The HSUS launched its Pain and Distress Campaign with a goal of eliminating avoidable and significant pain and distress in animal research by the year 2020.
This goal is being accomplished mainly through encouraging oversight agencies to strengthen regulations, policies and guidelines;, requesting research institutions to prohibit the conduct of research that will cause severe and unalleviated pain and distress, and encouraging the public to become involved.
Two main laws apply to animals in laboratories:
- the Animal Welfare Act, enforced by the United States Department of Agriculture,
- the Public Health Service Policy on the Humane Care and Use of Laboratory Animals, monitored by that National Institutes of Health’s Office of Laboratory Animal Welfare.
Improvements in regulation and policy regarding animal pain and distress are essential to the goal of eliminating pain and distress.
Research institutions using animals covered under the AWA report to the USDA the number of animals and species used as well as whether drugs were provided for pain and/or distress relief.
Under the USDA’s categorization system, animals are placed in:
- Column C (experiments involving no pain, distress, or pain-relieving drugs)
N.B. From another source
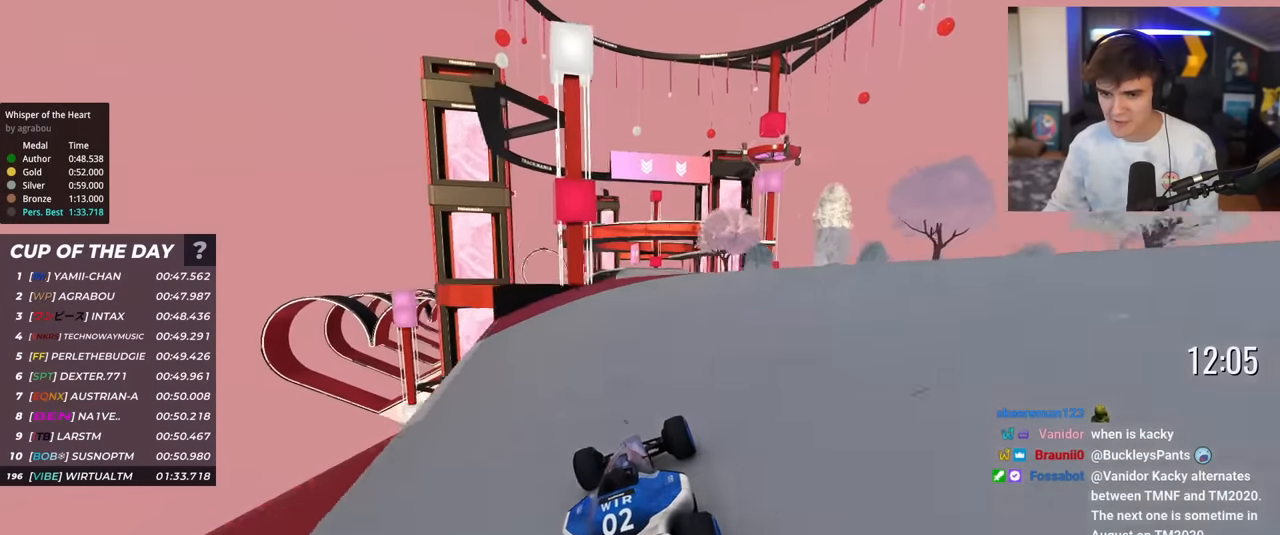
{"keys": ["up"], "events": [[50, "right", "down"], [284, "right", "up"], [384, "left", "down"], [484, "left", "up"]]}
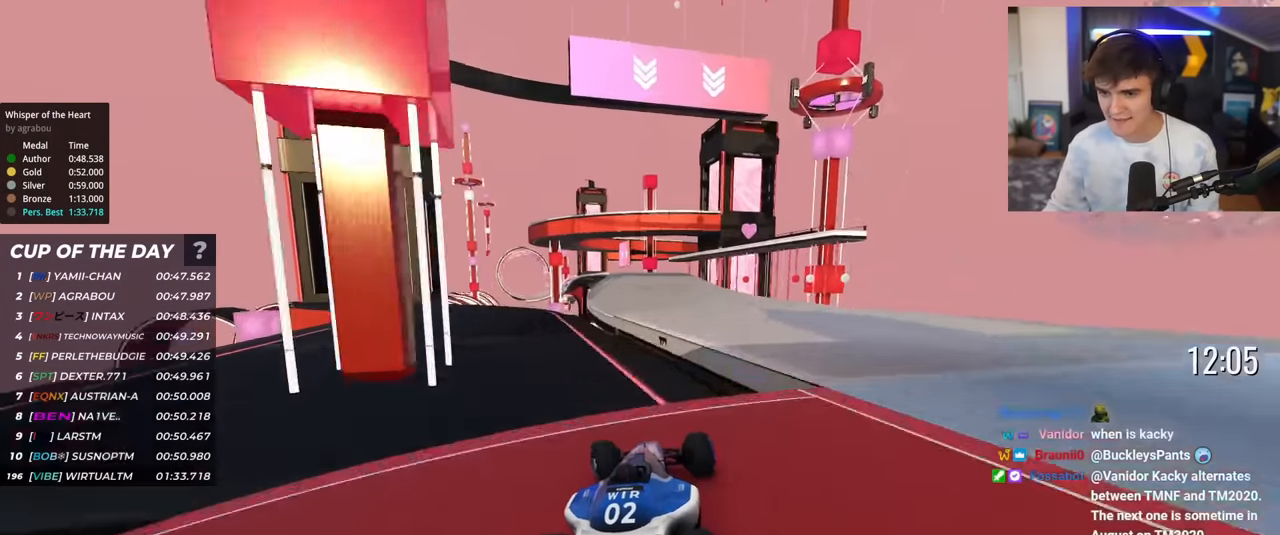
{"keys": ["left", "up"], "events": [[250, "right", "down"], [350, "right", "up"], [400, "left", "down"]]}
- Column D (experiments involving pain or distress but with accompanying anesthetic, analgesic, or tranquilizers)
- Column E (experiments involving pain or distress for which pain-relieving drugs would interfere with the purpose of the experiment and were, therefore, not provided)
In 2007, those animals experiencing unrelieved pain or distress (Column E) constituted almost 8 percent of the total animals used in research. However, this number does not accurately portray the actual percentage since it does not include purpose-bred mice, rats, and birds, who make up approximately 90 percent of animals used in research.
In addition, the HSUS has found many cases in which institutions have underreported the number of animals in Column E.
Statistics from other countries demonstrate that approximately 20-35 percent of research involves at least moderate pain and/or distress.
Hamsters were the commonly used animal in experiments causing pain and/or distress in 2007. Purpose-bred mice, rats, and birds are not covered under the Animal Welfare Act and therefore are not reported. If they were, mice would likley be the most commonly used warm-blooded species in experiments that cause pain and/or distress.
Unfortunately, the regulations of the Animal Welfare Act include a definition of “painful procedure” but not of “distress” or “distressful procedure.” In 2000, the U.S. Department of Agriculture called on the public and the research community to comment on possible adoption of a definition of distress and to change the current pain and distress categorization system used by researchers to report to the USDA.
To date, the USDA has not followed through on this proposal. The HSUS believes that the lack of a regulatory definition of “distress” contributes to the lack of attention to this issue and that regulatory change would prompt increased attention.
In February of 2004, the HSUS convened a group of experts for a Workshop on the Operational Definition of Distress. The summary of the workshop was published in Lab Animal in September of 2006. We have urged the USDA to adopt the proposed description of distress, with supporting examples.
Opinion polls demonstrate that public support for animal research drastically declines when the animals experience pain and distress—even if there is the potential for human benefit.